Given text |
------------

Initially the idea of amputating her leg horrified me. I thought it was cruel. After a lot of Internet research, watching YouTube videos of Tripawds, many tears and a lot of soul searching, we came to the conclusion to amputate her leg. We know this is NOT a cure. Unfortunately there is no cure for osteosarcoma. Once it has progressed to be diagnosed, it has metastasized. While her X-rays didn’t show any mets at the moment, they are there and just microscopic. We chose to amputate her leg to improve her quality of life. She will no longer be in excruciating pain. The recovery is actually quite quick. The next few days will be difficult as we will have to help her learn to walk with three legs and regain her balance, but we know she will be in far less pain. Typically dogs are back to their normal selves within 14 days and are far more active then they were because they no long have the pain of the cancer. 

After amputation we have to make the decision if we want to give her chemo. Since she doesn’t have any mets, chemo will give her a few extra months. Even with amputation and chemo only 50% make it one year past their initial diagnosis. We don’t know how she will react to the chemo and want to make sure we give her the best quality of life possible. Additionally, since I am pregnant we will have to be extremely careful with the chemo medications and my ability to be around her while she is doing a round. From the research I have been able to do, it is best for me not to touch her or be around her for 72 hours after chemo. In which case I would stay at my parents during that time so there is no harm to the baby. There is a lot to think about. We have about two weeks to decide. 

If you are the praying kind, please send up a prayer for our sweet Zoey that she gets through surgery successfully and she adapts quickly to her new way of life. 



11 responses to “Our Dog Zoey

  1. So sorry your doggy had to go through so much! This month has been super crazy for you I hope from here on out it’s smooth sailing!

------------

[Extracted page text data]
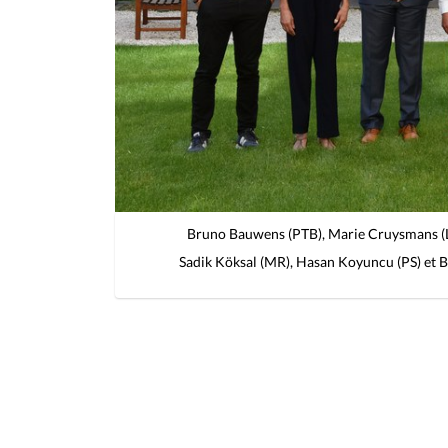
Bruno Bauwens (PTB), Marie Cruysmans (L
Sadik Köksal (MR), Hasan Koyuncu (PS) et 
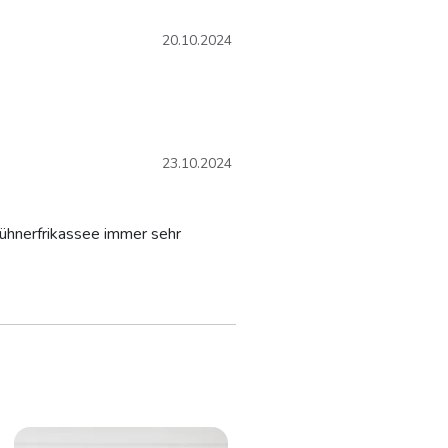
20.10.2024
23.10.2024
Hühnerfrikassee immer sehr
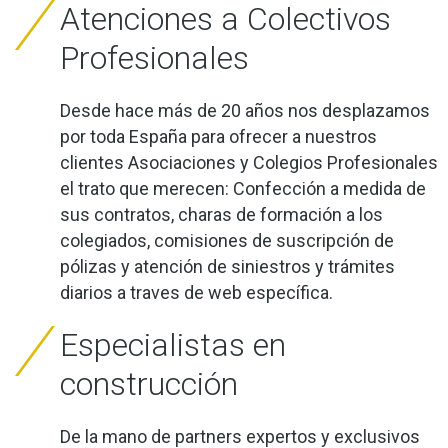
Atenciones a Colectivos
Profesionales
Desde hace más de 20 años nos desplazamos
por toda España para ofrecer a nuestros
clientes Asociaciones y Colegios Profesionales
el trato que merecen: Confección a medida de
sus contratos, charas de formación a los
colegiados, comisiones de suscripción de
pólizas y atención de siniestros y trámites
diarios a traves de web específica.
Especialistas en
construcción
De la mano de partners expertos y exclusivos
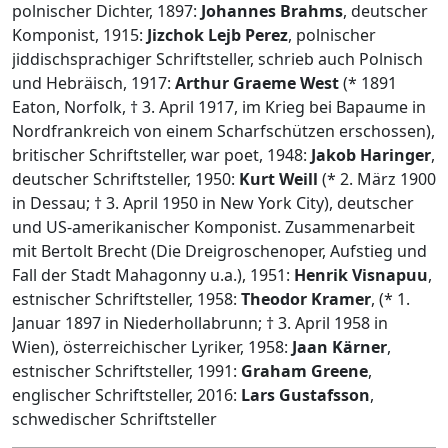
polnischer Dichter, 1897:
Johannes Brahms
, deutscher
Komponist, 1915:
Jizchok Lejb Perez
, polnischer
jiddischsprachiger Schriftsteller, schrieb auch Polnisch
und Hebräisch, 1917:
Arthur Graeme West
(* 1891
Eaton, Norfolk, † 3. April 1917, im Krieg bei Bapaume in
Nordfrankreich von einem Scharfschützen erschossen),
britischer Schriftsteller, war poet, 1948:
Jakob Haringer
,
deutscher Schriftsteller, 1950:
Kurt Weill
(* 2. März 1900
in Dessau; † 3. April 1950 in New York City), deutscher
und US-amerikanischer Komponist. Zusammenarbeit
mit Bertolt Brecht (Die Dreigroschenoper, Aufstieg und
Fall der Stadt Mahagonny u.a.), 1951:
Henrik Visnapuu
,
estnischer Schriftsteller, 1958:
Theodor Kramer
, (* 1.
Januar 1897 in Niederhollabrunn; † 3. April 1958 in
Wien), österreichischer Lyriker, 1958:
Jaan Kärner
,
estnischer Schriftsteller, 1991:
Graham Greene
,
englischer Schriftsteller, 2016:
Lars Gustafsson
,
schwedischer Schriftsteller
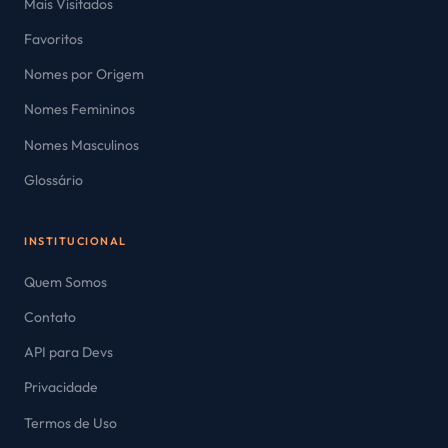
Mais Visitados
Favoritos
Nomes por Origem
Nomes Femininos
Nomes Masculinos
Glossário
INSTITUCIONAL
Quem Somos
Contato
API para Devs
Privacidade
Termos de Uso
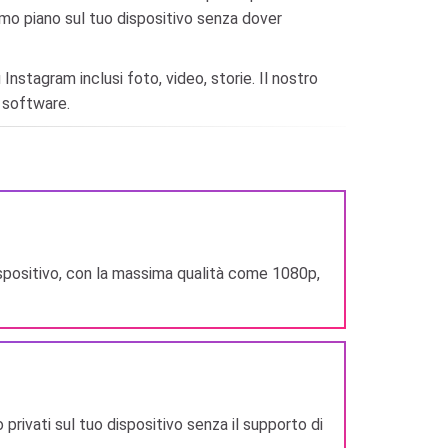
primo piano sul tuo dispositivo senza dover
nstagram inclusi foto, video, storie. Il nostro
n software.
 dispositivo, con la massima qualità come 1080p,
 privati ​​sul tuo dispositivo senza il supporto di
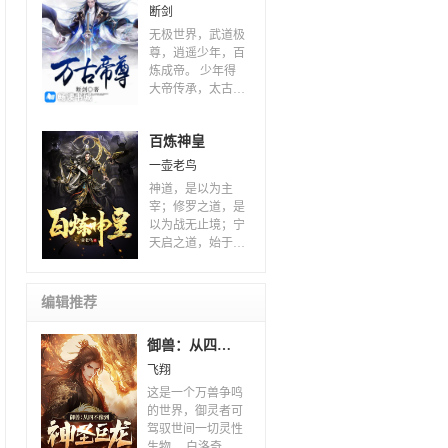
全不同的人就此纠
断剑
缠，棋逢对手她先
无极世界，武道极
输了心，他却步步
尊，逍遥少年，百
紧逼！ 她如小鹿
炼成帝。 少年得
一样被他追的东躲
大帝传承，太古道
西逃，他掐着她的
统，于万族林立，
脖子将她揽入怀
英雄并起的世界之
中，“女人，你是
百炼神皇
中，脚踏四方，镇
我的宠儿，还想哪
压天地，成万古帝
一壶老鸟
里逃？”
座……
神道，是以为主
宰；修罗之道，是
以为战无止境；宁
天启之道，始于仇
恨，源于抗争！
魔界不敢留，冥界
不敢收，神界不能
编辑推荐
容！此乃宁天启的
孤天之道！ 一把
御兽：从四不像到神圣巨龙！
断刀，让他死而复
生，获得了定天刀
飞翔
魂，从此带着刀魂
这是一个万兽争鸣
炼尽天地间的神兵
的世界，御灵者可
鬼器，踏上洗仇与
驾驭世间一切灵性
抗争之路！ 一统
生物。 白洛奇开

------------

Work instructions | According to the post about the dog Zoey, how soon are dogs typically back to their normal selves after amputation?

Exercise result | Within 14 days.